- Page excerpt -
GIF of a juvenile hogfish, changing between the all dark and mottled skin coloration
Hogfish can change color to adapt to their environment.
Image Credit: Lorian Schweikert/Melissa D. Smith

Like many other color-changing creatures, hogfish have a layer of specialist pigment-containing cells in their skin called chromatophores. When the granules of pigment in these cells move closer together, or further apart, the skin changes color. In some animals, this process might be triggered visually; its eyes detect a predator, which triggers a signal to the brain, which in turn sends a signal to chromatophores. What researchers needed to figure out was what sparked the process when the eyes and brain of a hogfish weren’t involved.

Using microscopy, Schweikert and her team took a closer look at what was going on in the fish’s skin. Under the layer of chromatophores, they discovered another layer made up of another type of cell, crammed full of a light-detecting protein known as opsin. In a display of unconscious perfectionism, these layers work together to form a feedback loop that allows the hogfish to refine its color.

A microscopic image of hogfish skin.
Hogfish skin under the microscope. Each dot is a chromatophore, containing the pigments that move around to change the color of the skin.
Image Credit: Lorian Schweikert et al., Nature Communications

Opsins detect changes in the light that’s able to penetrate through the granules, acting like a live feed of the changes happening outside. “The animals can literally take a photo of their own skin from the inside,” said Sönke Johnsen, a member of the research team, in a statement. “In a way they can tell the animal what [its] skin looks like, since it can’t really bend over to look.”

- Recorded data -

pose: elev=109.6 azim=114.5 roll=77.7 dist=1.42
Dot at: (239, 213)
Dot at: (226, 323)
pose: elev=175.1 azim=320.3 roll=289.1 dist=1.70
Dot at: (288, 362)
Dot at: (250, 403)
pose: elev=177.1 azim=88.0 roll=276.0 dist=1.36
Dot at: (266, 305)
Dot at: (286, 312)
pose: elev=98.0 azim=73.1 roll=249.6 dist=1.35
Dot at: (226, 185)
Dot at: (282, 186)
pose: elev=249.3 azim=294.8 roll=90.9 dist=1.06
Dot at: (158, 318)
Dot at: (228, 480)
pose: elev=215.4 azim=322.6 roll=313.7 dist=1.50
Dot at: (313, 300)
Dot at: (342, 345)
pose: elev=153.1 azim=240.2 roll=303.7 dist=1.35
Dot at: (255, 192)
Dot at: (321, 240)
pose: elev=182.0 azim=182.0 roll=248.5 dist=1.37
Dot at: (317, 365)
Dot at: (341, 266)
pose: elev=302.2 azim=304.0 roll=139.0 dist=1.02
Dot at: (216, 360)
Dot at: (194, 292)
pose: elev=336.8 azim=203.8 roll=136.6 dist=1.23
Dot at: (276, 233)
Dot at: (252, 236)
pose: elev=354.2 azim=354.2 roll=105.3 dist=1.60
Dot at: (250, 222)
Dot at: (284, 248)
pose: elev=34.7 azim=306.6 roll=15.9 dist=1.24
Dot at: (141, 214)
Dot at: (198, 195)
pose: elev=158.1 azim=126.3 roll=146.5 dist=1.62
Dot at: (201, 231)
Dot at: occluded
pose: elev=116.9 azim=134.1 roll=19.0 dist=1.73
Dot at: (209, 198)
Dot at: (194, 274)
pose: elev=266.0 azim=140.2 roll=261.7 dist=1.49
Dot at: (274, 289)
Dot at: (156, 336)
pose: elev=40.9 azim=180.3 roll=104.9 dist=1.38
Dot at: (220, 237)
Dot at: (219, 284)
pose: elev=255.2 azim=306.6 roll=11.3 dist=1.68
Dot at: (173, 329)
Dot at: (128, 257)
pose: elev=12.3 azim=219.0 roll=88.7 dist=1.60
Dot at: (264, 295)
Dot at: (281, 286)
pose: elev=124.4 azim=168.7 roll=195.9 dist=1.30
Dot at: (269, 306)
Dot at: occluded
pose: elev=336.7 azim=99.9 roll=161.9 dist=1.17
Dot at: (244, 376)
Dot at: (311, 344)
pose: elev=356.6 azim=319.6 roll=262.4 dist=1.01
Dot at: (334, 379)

- Tasks for this exercise -
1. Name every person mentioned in the hogfish text.
2. Write out the stretch of the hogfish text from "Using microscopy, Schweikert" through "of hogfish skin.", swapping "unconscious perfectionism" for "unconscious precision".
The records have nothing to do with what comes next.

- Answers -
1. Lorian Schweikert, Melissa D. Smith, Sönke Johnsen

2.
Using microscopy, Schweikert and her team took a closer look at what was going on in the fish’s skin. Under the layer of chromatophores, they discovered another layer made up of another type of cell, crammed full of a light-detecting protein known as opsin. In a display of unconscious precision, these layers work together to form a feedback loop that allows the hogfish to refine its color.

A microscopic image of hogfish skin.